Les structures de frais de rétrofacturation

Les structures de frais de rétrofacturation varient selon les acquéreurs et les processeurs de paiement :

  • Frais fixe par rétrofacturation : un montant fixe facturé sur chaque litige indépendamment de la valeur de la transaction. Courant parmi les facilitateurs de paiement et les processeurs mid-market.
  • Frais en pourcentage : un pourcentage du montant de la transaction contestée. Moins courant mais occasionnellement appliqué par les acquéreurs sur les catégories de transactions à prix élevé.
  • Structures de frais par paliers :certains acquéreurs appliquent différents niveaux de frais selon le taux de rétrofacturation du marchand. Un marchand dans les seuils acceptables paie un frais standard. Un marchand approchant ou dépassant les seuils paie un frais majoré, créant une incitation financière à maintenir des taux de litiges faibles.
  • Frais de résolution des litiges : distincts des frais de rétrofacturation initiaux, certains processeurs facturent un frais supplémentaire pour chaque étape du processus de representment, incluant des frais d'arbitrage si le litige escalade au niveau du réseau de cartes.

Prévenir les rétrofacturations pour minimiser les frais

La façon la plus efficace de minimiser les frais de rétrofacturation est d'empêcher les rétrofacturations de se produire en premier lieu.
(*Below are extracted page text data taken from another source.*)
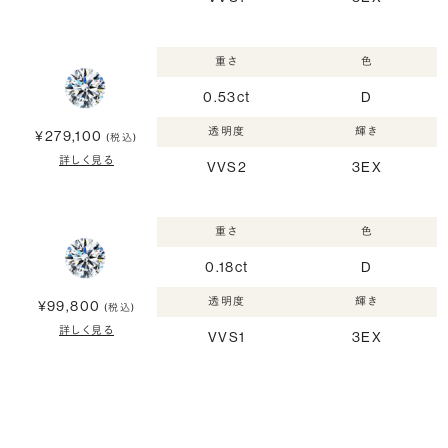
重さ
色
0.53ct
D
透明度
輝き
¥279,100
(税込)
詳しく見る
VVS2
3EX
重さ
色
0.18ct
D
透明度
輝き
¥99,800
(税込)
詳しく見る
VVS1
3EX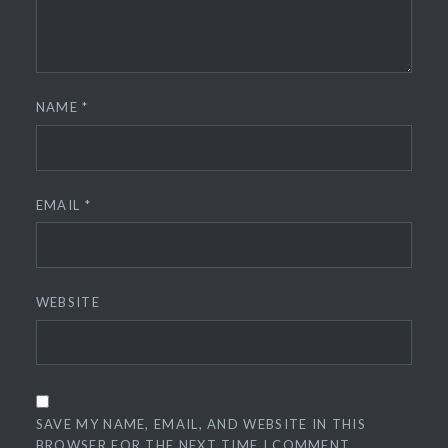
NAME
*
EMAIL
*
WEBSITE
SAVE MY NAME, EMAIL, AND WEBSITE IN THIS
BROWSER FOR THE NEXT TIME I COMMENT.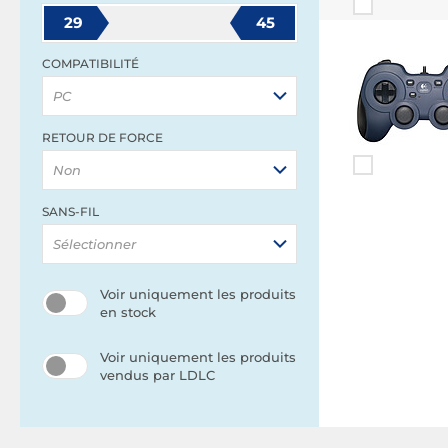
29
45
COMPATIBILITÉ
PC
RETOUR DE FORCE
Non
SANS-FIL
Sélectionner
Voir uniquement les produits
en stock
Voir uniquement les produits
vendus par LDLC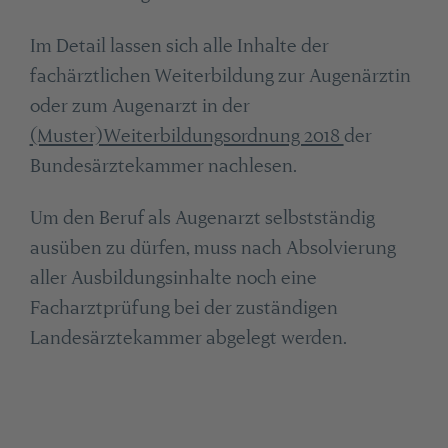
Im Detail lassen sich alle Inhalte der
fachärztlichen Weiterbildung zur Augenärztin
oder zum Augenarzt in der
(Muster)Weiterbildungsordnung 2018
der
Bundesärztekammer nachlesen.
Um den Beruf als Augenarzt selbstständig
ausüben zu dürfen, muss nach Absolvierung
aller Ausbildungsinhalte noch eine
Facharztprüfung bei der zuständigen
Landesärztekammer abgelegt werden.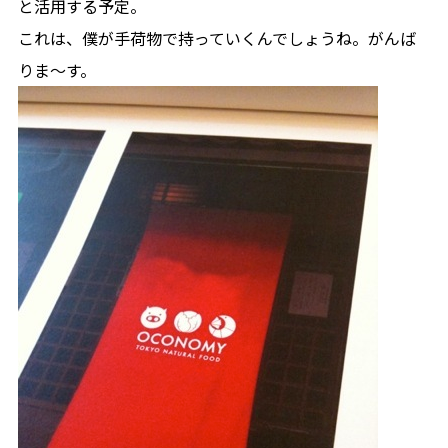
と活用する予定。
これは、僕が手荷物で持っていくんでしょうね。がんば
りま〜す。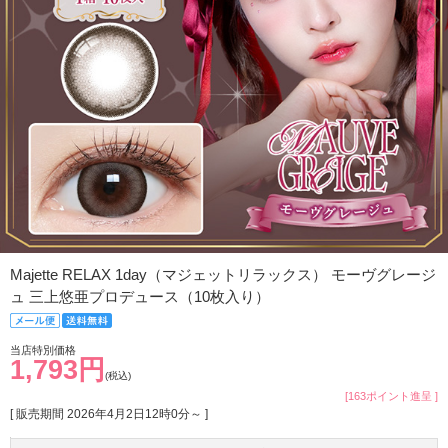
Majette RELAX 1day（マジェットリラックス） モーヴグレージ
ュ 三上悠亜プロデュース（10枚入り）
当店特別価格
1,793円
(税込)
[163ポイント進呈 ]
[ 販売期間
2026年4月2日12時0分
～ ]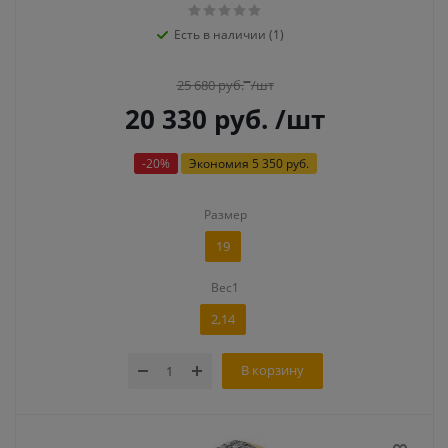
Есть в наличии (1)
25 680
руб.
/шт
20 330
руб.
/шт
-
20
%
Экономия
5 350 руб.
Размер
19
Вес1
2,14
В корзину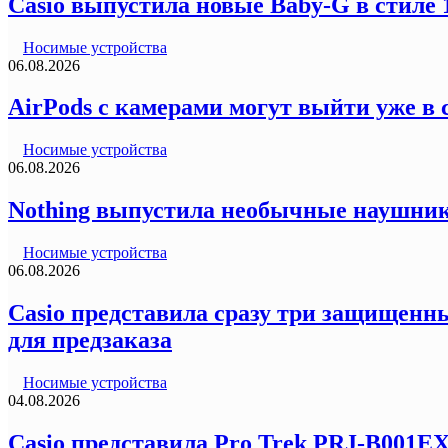
Casio выпустила новые Baby-G в стиле
Носимые устройства
06.08.2026
AirPods с камерами могут выйти уже в 
Носимые устройства
06.08.2026
Nothing выпустила необычные наушник
Носимые устройства
06.08.2026
Casio представила сразу три защищенны
для предзаказа
Носимые устройства
04.08.2026
Casio представила Pro Trek PRJ-B001E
Les leviers de prévention principaux incluent :

Des descripteurs de transaction clairs : s'assurer que le nom du marchand qui apparaît sur le relevé bancaire du porteur est reconnaissable et correspond à la marque avec laquelle le client a interagi. Les descripteurs non reconnaissables sont l'une des principales causes de rétrofacturations de fraude amicale, où les clients contestent des transactions qu'ils ne reconnaissent pas plutôt que des transactions qu'ils n'ont genuinement pas autorisées.

Une détection de fraude robuste : implémenter l'authentification 3D Secure, les vérifications de vélocité et le scoring de fraude par machine learning réduit le volume de rétrofacturations de transactions non autorisées avant qu'elles ne se produisent.
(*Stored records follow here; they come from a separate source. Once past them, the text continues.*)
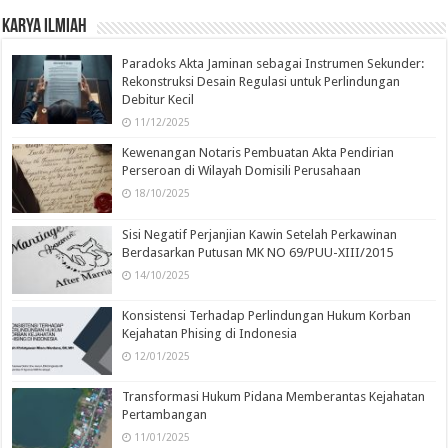
Karya Ilmiah
Paradoks Akta Jaminan sebagai Instrumen Sekunder:
Rekonstruksi Desain Regulasi untuk Perlindungan
Debitur Kecil
11/12/2025
Kewenangan Notaris Pembuatan Akta Pendirian
Perseroan di Wilayah Domisili Perusahaan
18/10/2025
Sisi Negatif Perjanjian Kawin Setelah Perkawinan
Berdasarkan Putusan MK NO 69/PUU-XIII/2015
14/10/2025
Konsistensi Terhadap Perlindungan Hukum Korban
Kejahatan Phising di Indonesia
12/01/2025
Transformasi Hukum Pidana Memberantas Kejahatan
Pertambangan
11/01/2025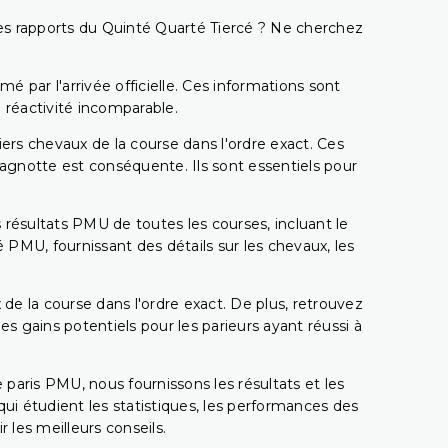
t les rapports du Quinté Quarté Tiercé ? Ne cherchez
é par l'arrivée officielle. Ces informations sont
 réactivité incomparable.
miers chevaux de la course dans l'ordre exact. Ces
 cagnotte est conséquente. Ils sont essentiels pour
 résultats PMU de toutes les courses, incluant le
 PMU, fournissant des détails sur les chevaux, les
 de la course dans l'ordre exact. De plus, retrouvez
gains potentiels pour les parieurs ayant réussi à
e paris PMU, nous fournissons les résultats et les
i étudient les statistiques, les performances des
 les meilleurs conseils.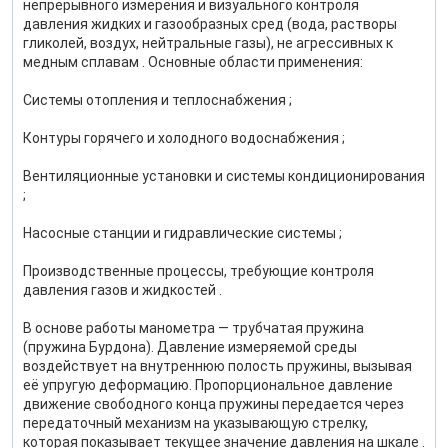
непрерывного измерения и визуального контроля
давления жидких и газообразных сред (вода, растворы
гликолей, воздух, нейтральные газы), не агрессивных к
медным сплавам . Основные области применения:
Системы отопления и теплоснабжения ;
Контуры горячего и холодного водоснабжения ;
Вентиляционные установки и системы кондиционирования
;
Насосные станции и гидравлические системы ;
Производственные процессы, требующие контроля
давления газов и жидкостей .
В основе работы манометра — трубчатая пружина
(пружина Бурдона). Давление измеряемой среды
воздействует на внутреннюю полость пружины, вызывая
её упругую деформацию. Пропорциональное давление
движение свободного конца пружины передается через
передаточный механизм на указывающую стрелку,
которая показывает текущее значение давления на шкале .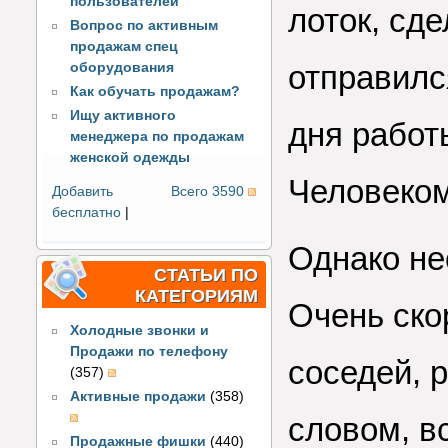
пользователей
лоток, сд
Вопрос по активным
продажам спец
отправилс
оборудования
Как обучать продажам?
Ищу активного
дня работ
менеджера по продажам
женской одежды
Человеком
Добавить
Всего 3590
бесплатно
|
Однако не
СТАТЬИ ПО
КАТЕГОРИЯМ
Очень скор
Холодные звонки и
Продажи по телефону
соседей, 
(357)
Активные продажи
(358)
словом, в
Продажные фишки
(440)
Un service client proactif : rendre les processus de remboursement et de résolution faciles et accessibles donne aux clients insatisfaits une alternative à la contestation via leur banque. Un client qui peut obtenir un remboursement directement du marchand en 24 heures a peu de raisons d'initier une rétrofacturation qui prend des semaines à résoudre.

La gestion des preuves convaincantes : maintenir des enregistrements détaillés des transactions, des confirmations de livraison, des journaux de communication client et des données d'adresse IP s'assure que quand un litige est reçu, le marchand dispose de la documentation nécessaire pour gagner le representment.